Sequence statistics determined that ITS2 had the most number of variable sites as well as relatively larger interspecific distance, the properties that strengthen a marker as ideal barcode region for its species discrimination ability (Li, Tong & Xing, 2016) that’s why ITS2 is recommended as taxonomic signatures in systematic evolution (Schultz et al., 2005; Coleman, 2007). Core barcoding regions, matK and rbcLa also had variable, species specific informative sites but performed relatively poor than that of ITS2. In consistence with prior studies (China Plant BOL Group, 2011; Zhang et al., 2015; Li, Tong & Xing, 2016; Saadullah et al., 2016; Mishra et al., 2017), matK and rbcLa are recommended to be used as multi-locus barcodes (ITS2+matK, ITS2+rbc La, ITS2+matK+rbcLa) as evident in Figs. 1 and 2 and Table 3.

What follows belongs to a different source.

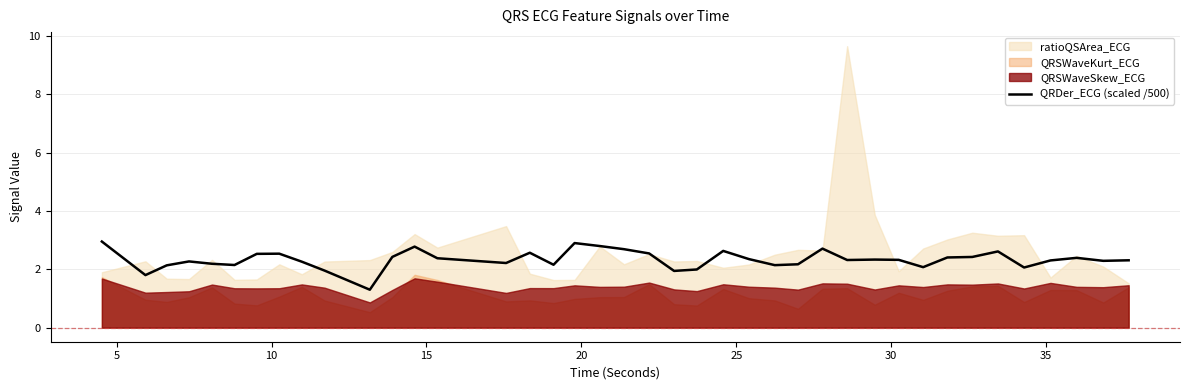

What is the average value?

2.3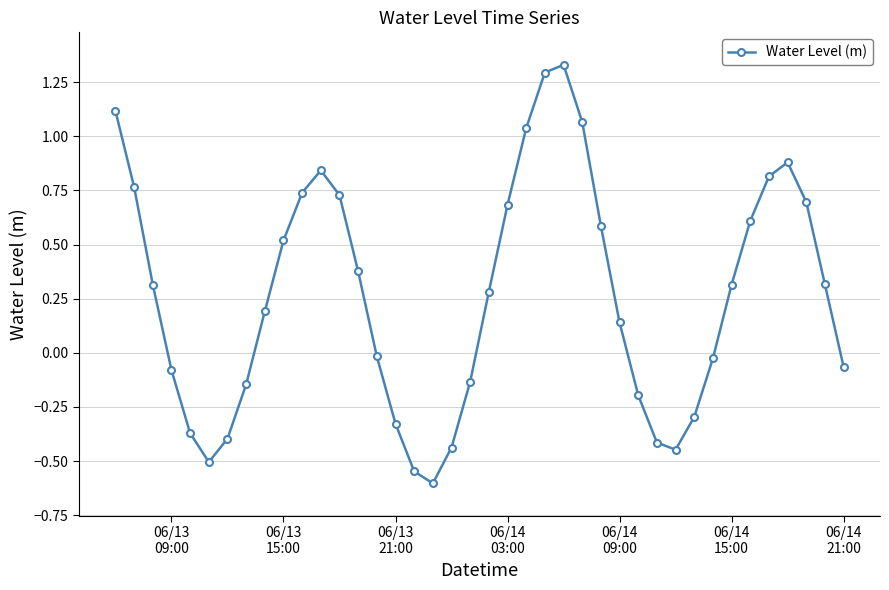

How many lines are shown in the chart?

1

Sequence analysis through BLAST and TAXONDNA determined that ITS2 identified the most number of specimens of both families at species level. Performance of matK and rbcLa was relatively weak at species resolution ability similar to the study of Saadullah et al., (2016) on the DNA barcoding of Poaceae. rbcLa exhibited the highest genus level identification ability in both families. DNA barcoding gap also supported ITS2 region as a promising potential molecular marker to be used for species identification (Li, Tong & Xing, 2016).
Phylogenetic analysis provided a better species resolution than the nucleotide analysis (Clement & Donoghue, 2012; Kim et al., 2016) and has shown that despite of the fact that all of the barcoding regions except rbcLa resolved specimens into distinct monophyletic clades at family, genus and species levels but considerably differed with respect to nodal support values. Phylogenetic trees of ITS2, ITS2+rbcLa, and ITS2 +matK+rbcLa had similar percentage of nodes having 99% or more bootstrap support hence keeping the cost and time effectiveness into account, single barcode is preferred on multi-locus barcode specifically for small dataset (Feng et al., 2015; Braukmann et al., 2017; Mishra et al., 2017). This is in contrast to the study of Hilu & Liang (1997) and Hollingsworth, Graham & Little (2011) who have declared matK as the best analogue of CO1 animal barcode due to rapidly evolving plastid DNA region. Phylogenetic analysis strengthens the application of DNA barcoding as the biodiversity conservation tool (Hartvig et al., 2015) and species authentication tool in quality control of herbal products (Seethapathy et al., 2014; Vassou, Kusuma & Parani, 2015).
Based on the sequence statistics, inter- and intraspecific distances, BLAST, TAXONDNA and phylogenetic analyses, it is concluded that DNA barcoding is a rapid, convenient and universal species identification method that has been refined enough that it can discriminate the relatively isolated desert species as well as we suggest that ITS2 is the most suitable barcode markers for identification of medicinal species of Fabaceae and Poaceae.